Il y a cependant des points où notre approche d’Heidegger serait parfois différente. A propos du langage par exemple, vous dites que l’homme est jeté dans le langage ou plutôt qu’il est à la fois jeté dans le monde et dans le langage. Malgré tout je n’ai pas le sentiment que l’homme soit jeté dans le monde et dans le langage de la même manière et cela simplement parce que le langage apparait lui-même jeté à l’intérieur du monde (ce que vous ne dites pas et que Heidegger ne dit pas non plus). J’ai ainsi le sentiment que le langage apparait jeté à l’intérieur du silence du monde, à l’intérieur de la démesure de silence du monde. Il y a chez Heidegger des aspects qui m’agacent, la tonalité de sa pensée principalement, une sorte de mélange de magie et de prêtrise, de prestidigitation mentale et de discours pieux. Heidegger a souvent tendance à changer le langage en une instance transcendante, il a une conception très religieuse du langage et aussi d’ailleurs de la pensée, et peut-être même de l’être. Pour le dire de façon un peu rudimentaire, la pensée de l’être chez Heidegger me semble une sorte de désir religieux masqué, un ersatz de désir religieux. Le philosophe P. Sloterdijk a écrit des pages assez convaincantes à ce propos sur le crypto-catholicisme de Heidegger.

........

__Objectifs__:
1 – Indiquez, d’après le texte sur Heidegger, quel philosophe a écrit des pages sur le crypto-catholicisme de Heidegger.
2 – Traduisez en anglais cette phrase du texte sur Heidegger : « Il y a chez Heidegger des aspects qui m’agacent, la tonalité de sa pensée principalement, une sorte de mélange de magie et de prêtrise, de prestidigitation mentale et de discours pieux. »

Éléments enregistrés

........

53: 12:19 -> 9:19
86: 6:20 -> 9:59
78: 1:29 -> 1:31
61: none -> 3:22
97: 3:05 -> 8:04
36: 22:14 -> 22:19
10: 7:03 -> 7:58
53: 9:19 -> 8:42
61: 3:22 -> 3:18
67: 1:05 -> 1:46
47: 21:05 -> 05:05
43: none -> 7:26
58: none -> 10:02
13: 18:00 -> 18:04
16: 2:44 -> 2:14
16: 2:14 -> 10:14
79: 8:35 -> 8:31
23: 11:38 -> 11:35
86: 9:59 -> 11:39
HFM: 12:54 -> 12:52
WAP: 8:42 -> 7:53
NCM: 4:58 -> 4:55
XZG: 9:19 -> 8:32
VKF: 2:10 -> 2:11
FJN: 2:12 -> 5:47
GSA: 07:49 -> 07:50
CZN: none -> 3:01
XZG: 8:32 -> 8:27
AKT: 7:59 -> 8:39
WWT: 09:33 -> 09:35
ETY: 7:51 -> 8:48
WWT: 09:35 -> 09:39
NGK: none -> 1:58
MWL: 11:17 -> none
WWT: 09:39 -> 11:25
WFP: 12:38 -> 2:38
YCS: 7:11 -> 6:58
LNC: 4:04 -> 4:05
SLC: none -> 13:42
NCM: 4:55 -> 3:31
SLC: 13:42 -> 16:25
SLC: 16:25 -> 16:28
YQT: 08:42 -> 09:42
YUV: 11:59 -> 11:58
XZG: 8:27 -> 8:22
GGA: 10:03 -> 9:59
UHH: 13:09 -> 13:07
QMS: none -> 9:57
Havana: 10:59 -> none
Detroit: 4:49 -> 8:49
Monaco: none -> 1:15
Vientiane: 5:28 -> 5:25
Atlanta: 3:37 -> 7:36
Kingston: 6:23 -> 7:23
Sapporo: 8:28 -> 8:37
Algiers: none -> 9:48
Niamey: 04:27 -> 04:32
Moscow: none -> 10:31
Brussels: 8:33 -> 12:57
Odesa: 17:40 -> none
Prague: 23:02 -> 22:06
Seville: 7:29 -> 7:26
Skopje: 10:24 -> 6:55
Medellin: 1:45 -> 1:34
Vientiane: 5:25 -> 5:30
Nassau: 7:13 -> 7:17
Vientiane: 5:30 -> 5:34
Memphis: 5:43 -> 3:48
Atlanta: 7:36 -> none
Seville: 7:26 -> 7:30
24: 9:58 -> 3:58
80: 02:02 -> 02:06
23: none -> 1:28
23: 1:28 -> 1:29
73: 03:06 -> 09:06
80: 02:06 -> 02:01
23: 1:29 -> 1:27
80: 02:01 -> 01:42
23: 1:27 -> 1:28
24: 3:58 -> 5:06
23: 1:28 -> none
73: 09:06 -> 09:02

........

__Réponses attendues__:
1 – Le philosophe P. Sloterdijk.

2 – There are aspects of Heidegger that annoy me, mainly the tone of his thought, a sort of mixture of magic and priesthood, of mental sleight of hand and pious discourse.